Meditating upon these matters, it is hard to resist the persuasion that unless capital can, in the immediate future, generate an intellectual energy, beyond the sphere of its specialized calling, very much in excess of any intellectual energy of which it has hitherto given promise, and unless it can besides rise to an appreciation of diverse social conditions, as well as to a level of political sagacity, far higher than it has attained within recent years, its relative power in the community must decline. If this be so the symptoms which indicate social disintegration will intensify. As they intensify, the ability of industrial capital to withstand the attacks made upon it will lessen, and this process must go on until capital abandons the contest to defend itself as too costly. Then nothing remains but flight. Under what conditions industrial capital would find migration from America possible, must remain for us beyond the bounds even of speculation. It might escape with little or no loss. On the other hand, it might fare as hardly as did the southern slaveholders. No man can foresee his fate. In the event of adverse fortune, however, the position of capitalists would hardly be improved by the existence of political courts serving a malevolent majority. Whatever may be in store for us, here at least, we reach an intelligible conclusion. Should Nature follow such a course as I have suggested, she will settle all our present perplexities as simply and as drastically as she is apt to settle human perturbations, and she will follow logically in the infinitely extended line of her own most impressive precedents.

42In these observations on the intellectual tendencies of capital I speak generally.
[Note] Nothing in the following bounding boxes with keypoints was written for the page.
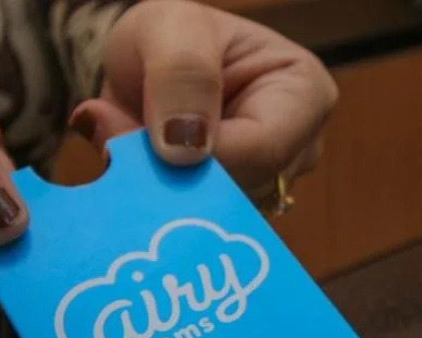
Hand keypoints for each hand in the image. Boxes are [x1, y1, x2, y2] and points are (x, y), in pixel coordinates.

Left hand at [70, 0, 337, 205]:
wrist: (147, 61)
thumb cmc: (171, 35)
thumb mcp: (171, 27)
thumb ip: (181, 74)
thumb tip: (185, 149)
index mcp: (305, 95)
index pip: (261, 151)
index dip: (197, 158)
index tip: (136, 140)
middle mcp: (297, 151)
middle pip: (240, 193)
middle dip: (171, 176)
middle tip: (116, 138)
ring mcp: (268, 186)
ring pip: (213, 216)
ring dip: (158, 190)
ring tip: (126, 143)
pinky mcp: (232, 210)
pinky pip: (194, 225)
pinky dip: (156, 202)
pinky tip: (135, 169)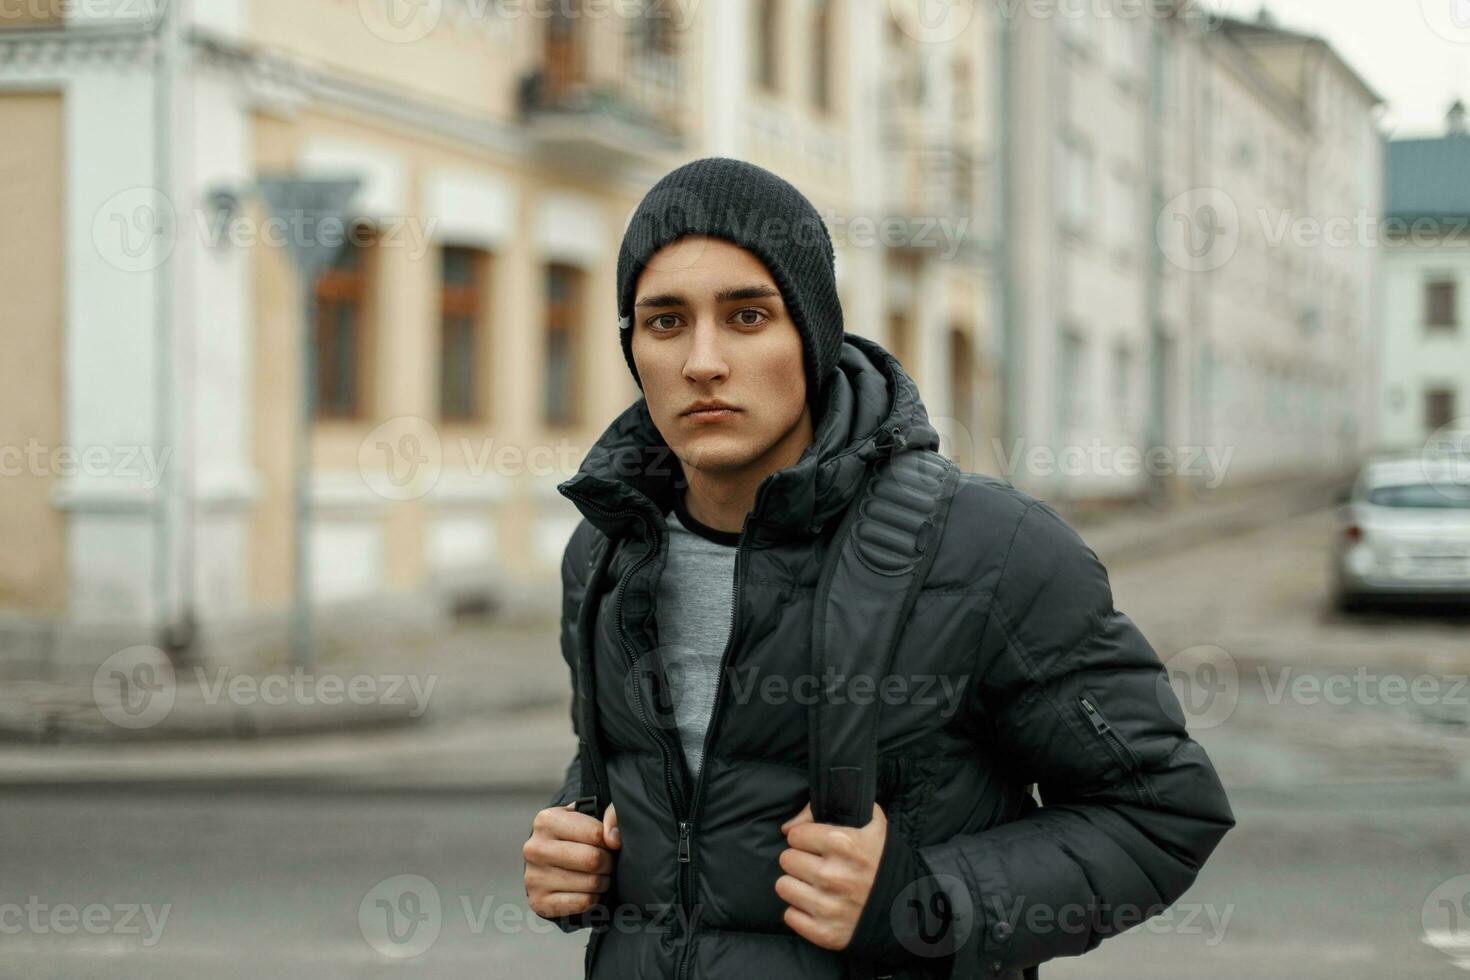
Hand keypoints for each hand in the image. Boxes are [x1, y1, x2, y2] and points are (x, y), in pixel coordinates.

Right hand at [524, 801, 620, 919]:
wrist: (548, 863)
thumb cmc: (574, 837)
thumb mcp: (586, 815)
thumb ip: (610, 815)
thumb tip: (615, 838)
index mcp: (547, 821)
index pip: (595, 833)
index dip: (610, 841)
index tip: (608, 843)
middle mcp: (535, 848)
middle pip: (593, 859)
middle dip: (608, 863)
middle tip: (607, 862)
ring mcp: (534, 877)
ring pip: (591, 883)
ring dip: (603, 882)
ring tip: (598, 875)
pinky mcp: (539, 902)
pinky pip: (583, 903)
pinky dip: (594, 898)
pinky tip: (588, 890)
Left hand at [775, 801, 886, 950]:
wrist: (909, 907)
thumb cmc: (884, 861)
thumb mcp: (870, 823)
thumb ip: (824, 811)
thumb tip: (786, 827)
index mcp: (843, 843)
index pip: (795, 835)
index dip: (805, 838)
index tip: (816, 845)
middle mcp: (833, 875)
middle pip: (786, 859)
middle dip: (800, 860)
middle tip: (817, 865)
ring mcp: (828, 907)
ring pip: (783, 886)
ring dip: (797, 885)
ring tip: (815, 885)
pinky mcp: (824, 933)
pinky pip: (790, 916)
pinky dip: (801, 911)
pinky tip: (818, 906)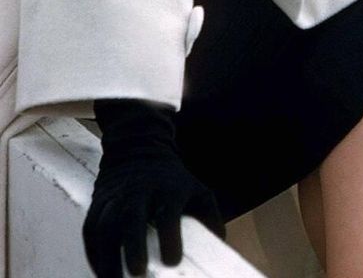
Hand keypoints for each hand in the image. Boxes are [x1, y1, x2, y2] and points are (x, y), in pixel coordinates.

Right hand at [83, 99, 224, 277]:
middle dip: (133, 245)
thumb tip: (219, 247)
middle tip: (137, 272)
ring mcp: (116, 195)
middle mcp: (139, 189)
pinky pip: (91, 229)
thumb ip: (210, 217)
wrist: (139, 148)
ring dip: (108, 256)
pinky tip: (101, 272)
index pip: (169, 210)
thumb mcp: (196, 189)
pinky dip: (94, 253)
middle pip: (132, 215)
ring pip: (106, 224)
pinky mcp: (99, 202)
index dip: (170, 236)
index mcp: (168, 187)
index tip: (172, 261)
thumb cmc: (172, 181)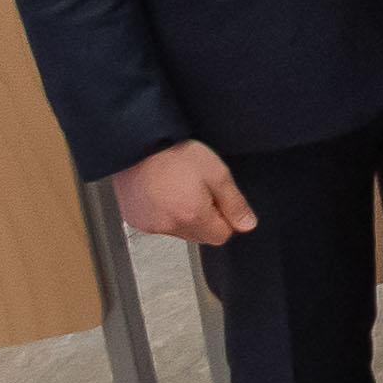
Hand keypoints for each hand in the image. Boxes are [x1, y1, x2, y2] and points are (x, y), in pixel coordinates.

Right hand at [107, 141, 250, 248]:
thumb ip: (234, 203)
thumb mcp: (216, 172)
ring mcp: (149, 225)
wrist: (136, 146)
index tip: (218, 199)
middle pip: (200, 236)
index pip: (221, 236)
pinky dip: (164, 214)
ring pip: (180, 231)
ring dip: (185, 217)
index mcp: (192, 215)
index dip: (225, 218)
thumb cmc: (173, 154)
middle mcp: (168, 226)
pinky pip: (159, 225)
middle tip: (198, 190)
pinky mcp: (135, 221)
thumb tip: (247, 225)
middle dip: (206, 218)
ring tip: (178, 189)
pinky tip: (163, 193)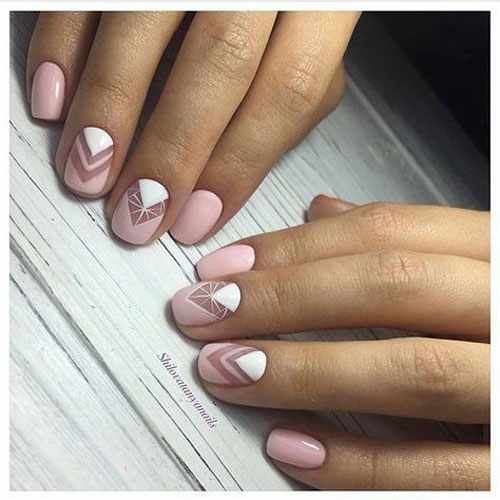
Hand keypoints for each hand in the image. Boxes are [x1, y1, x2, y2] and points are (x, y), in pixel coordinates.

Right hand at [27, 12, 358, 244]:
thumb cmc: (286, 3)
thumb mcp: (313, 46)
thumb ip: (290, 101)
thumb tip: (237, 177)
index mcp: (321, 3)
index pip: (288, 92)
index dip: (239, 166)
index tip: (199, 218)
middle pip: (221, 63)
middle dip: (172, 150)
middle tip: (141, 211)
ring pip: (144, 25)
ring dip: (108, 108)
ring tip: (89, 172)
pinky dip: (63, 48)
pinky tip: (55, 103)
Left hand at [171, 196, 489, 489]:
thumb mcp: (471, 269)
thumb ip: (402, 242)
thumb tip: (321, 212)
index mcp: (497, 257)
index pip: (388, 230)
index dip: (294, 247)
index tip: (220, 266)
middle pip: (392, 284)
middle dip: (284, 297)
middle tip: (202, 312)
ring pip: (412, 369)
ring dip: (304, 371)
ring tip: (225, 370)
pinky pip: (440, 470)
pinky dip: (360, 463)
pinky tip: (289, 448)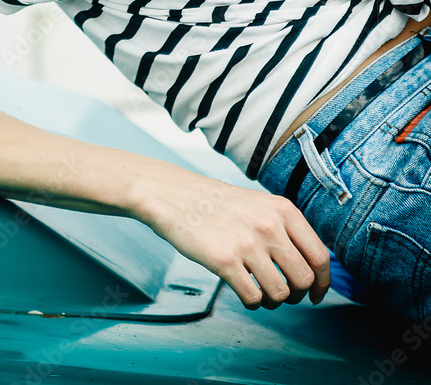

Not only individual capitalists, but great corporations, exist, who are noble examples of law-abiding and intelligent citizenship. Their rarity, however, and their conspicuousness, seem to prove the general rule.
43By the Law of November 27, 1790, priests refusing to swear allegiance to the "civil constitution" of the clergy were punished by loss of pay and of rights of citizenship if they continued their functions. By Law of August 26, 1792, by transportation to Cayenne.